Lüttich, Stadtgemeinde in Wallonien, Belgien
Liège ist die Hauptstadt der belgischen Provinz Lüttich und erstreckt sich über die Flusstäler der Maas und der Ourthe in der Wallonie. Die Stadt liegt in einem Becken, umgeben von Hügeln und durchzogen von mehreren Wasserwegen, die verschiedene Stadtviertel voneinander trennen und miteinander verbinden.
Die Stadt wuchs ab dem frühen Mittelalter als Sitz der Fürstbischöfe und blieb bis zur Französischen Revolution ein unabhängiges geistliches Fürstentum. Nach 1815 wurde sie Teil der Niederlande und später Belgiens, wobei der Kohleabbau und die Schwerindustrie zu den wichtigsten wirtschaftlichen Triebkräften der Region wurden.

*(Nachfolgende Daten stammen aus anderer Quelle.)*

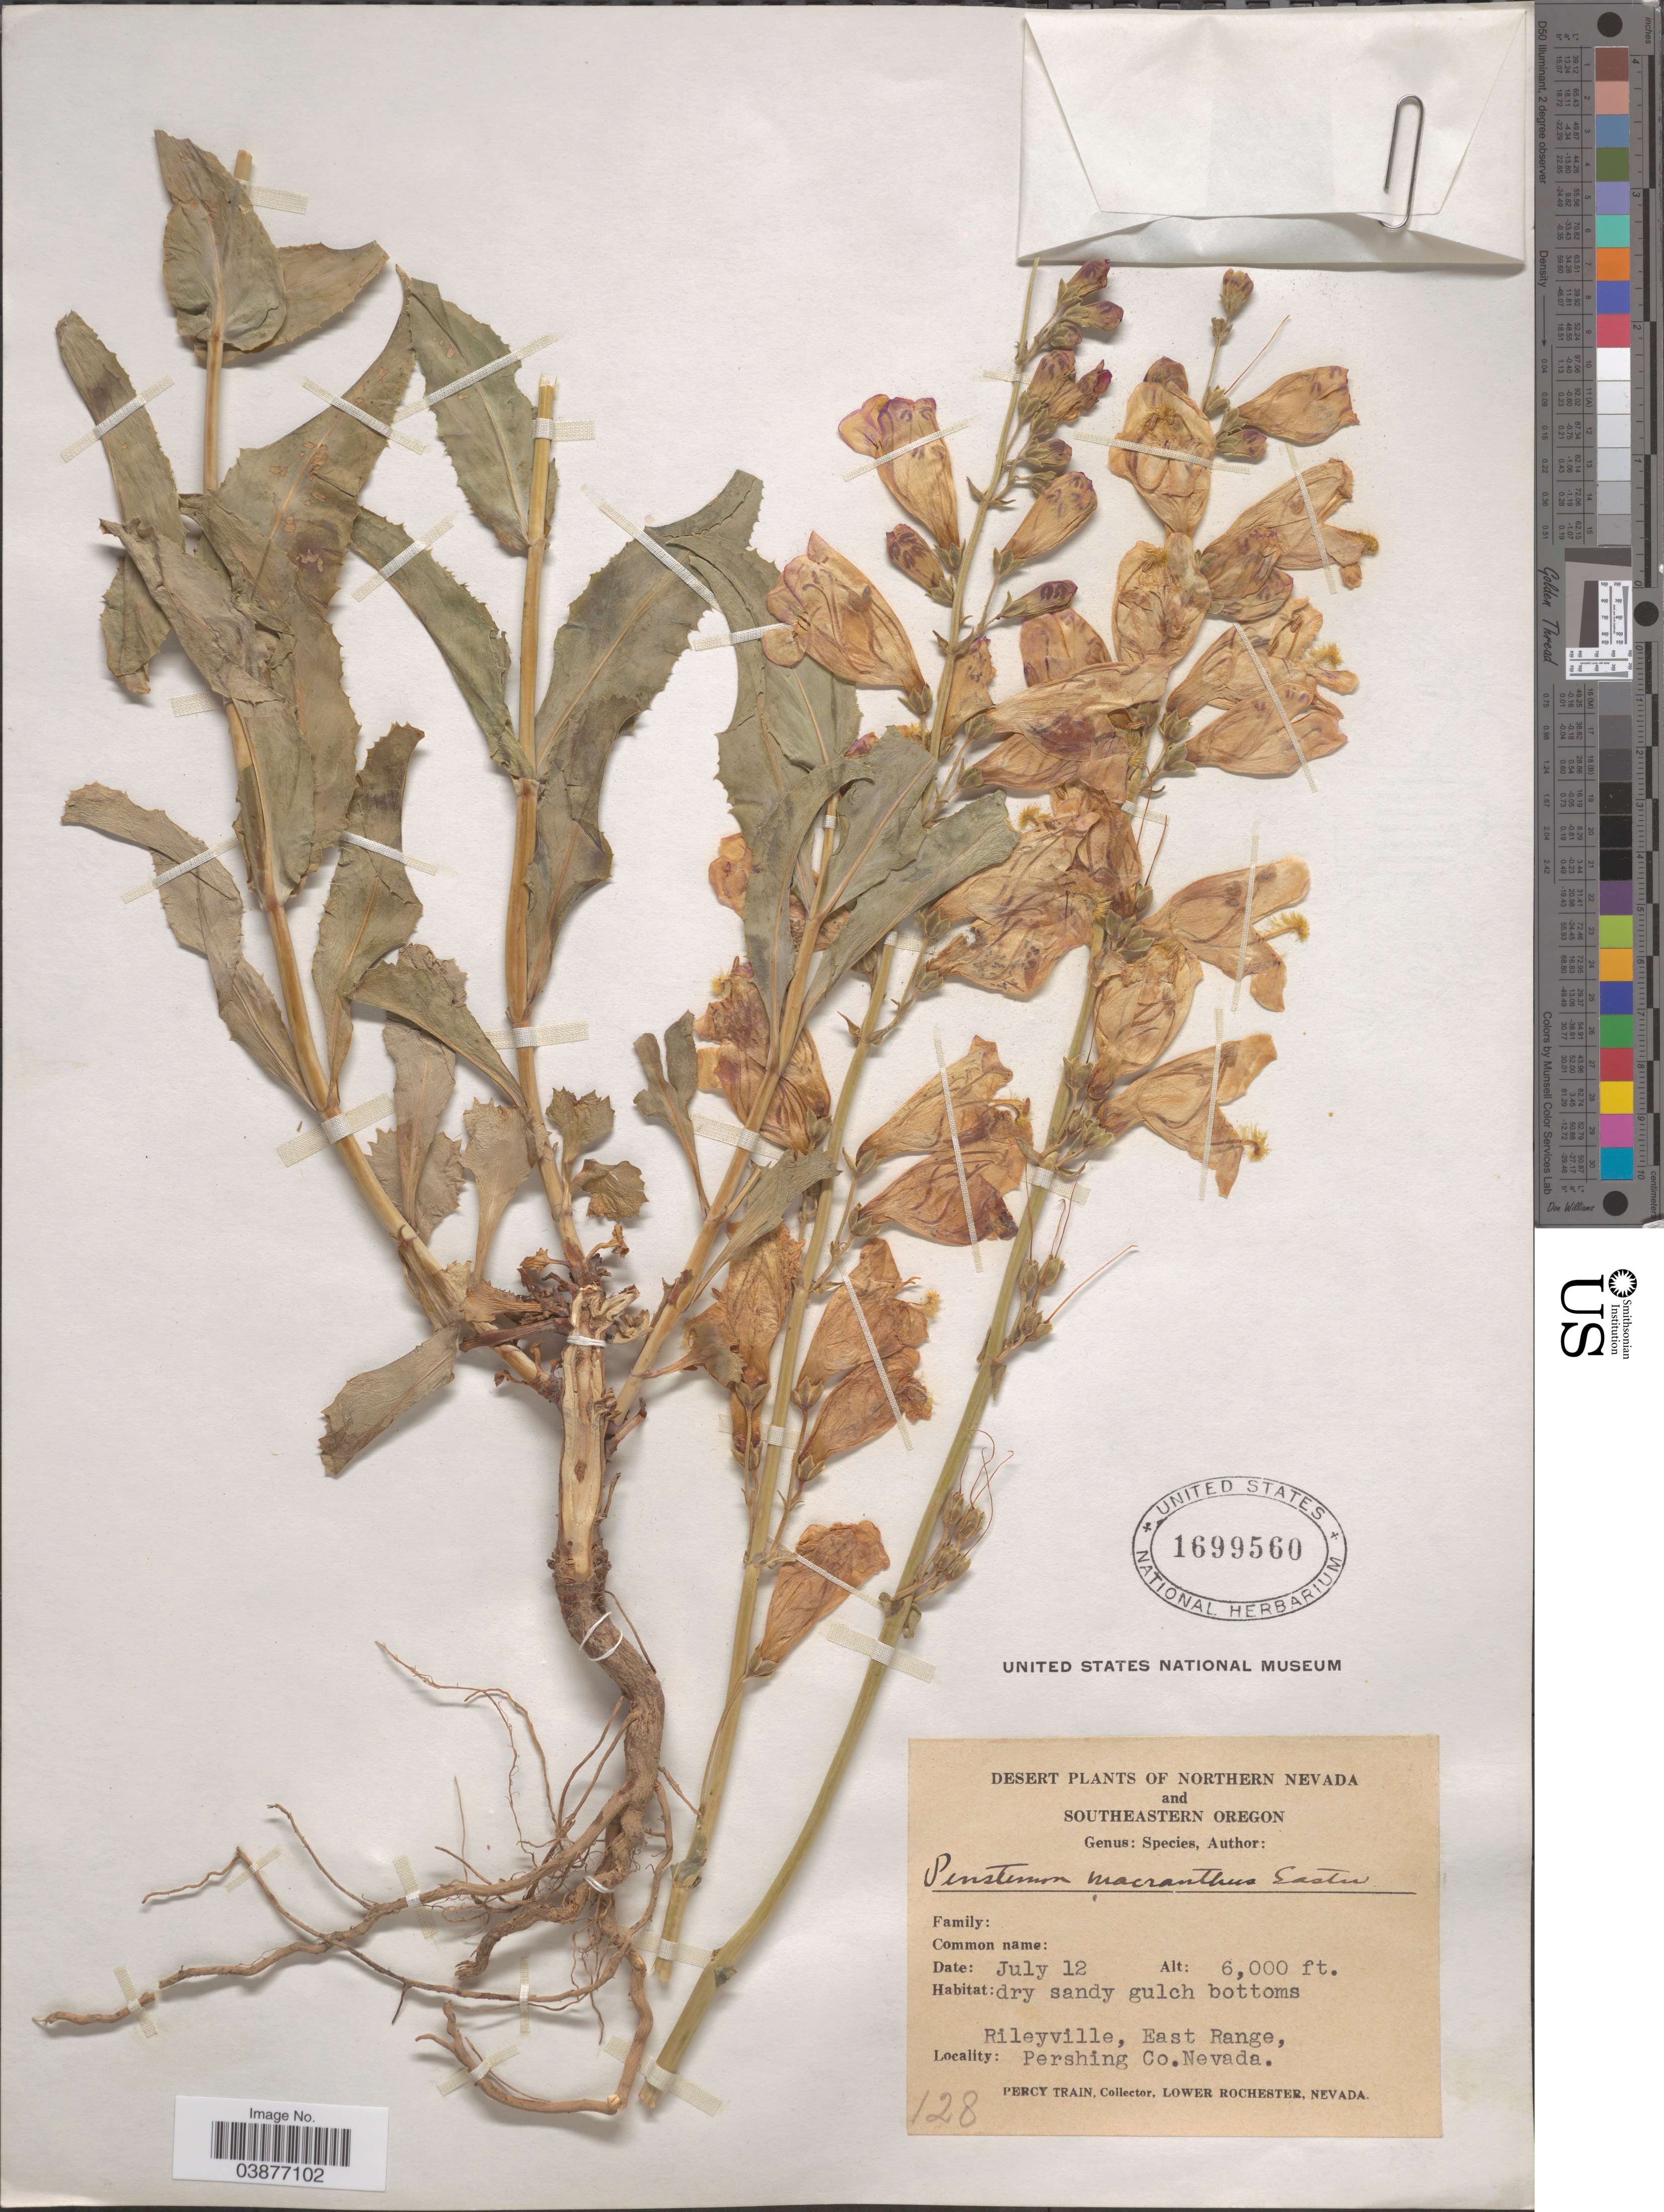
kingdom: Plantae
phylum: Tracheophyta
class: Magnoliopsida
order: Lamiales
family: Plantaginaceae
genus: Penstemon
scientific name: Penstemon palmeri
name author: A. Gray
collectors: P. Train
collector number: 128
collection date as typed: Transcribed d/m/y: /7/12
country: United States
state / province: Nevada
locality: Northern Nevada. Rileyville, East Range, Pershing Co.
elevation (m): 1829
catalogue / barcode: US 1699560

Der Warenmarkt La Batte läuft jeden Sonntagmorgen entlang der Maas und bietet lokale Produkte, Textilien und Haushaltswaren an, die Familien aus der gesamten Region anziehen. Die Liégeoise-Waffeln stammen aus dieser Stadt und unterscheiden sich von Brüsseler Waffeln durch ihre dichte Textur und eingebetteten Zuckerkristalle.
Das Zentrum lässt sich zu Fuß erkunden, da die meisten Sehenswürdigkeiten in der Altstadt und entlang der Flussufer liegen. Die Straßen steigen zu den höheren Vierteln steil an, weshalb bequemes Schuhwerk für längere Spaziergänge empfehlenswert ist.
Unter dem Stadtzentrum liegt ein weitläufiges Netz mittelalterlicher Keller und unterirdischer Gänge, von denen einige bei Führungen zugänglich sind. Das öffentliche Trinkwassersystem der Stadt speist sich noch heute aus natürlichen Quellen in den umliegenden Hügeln.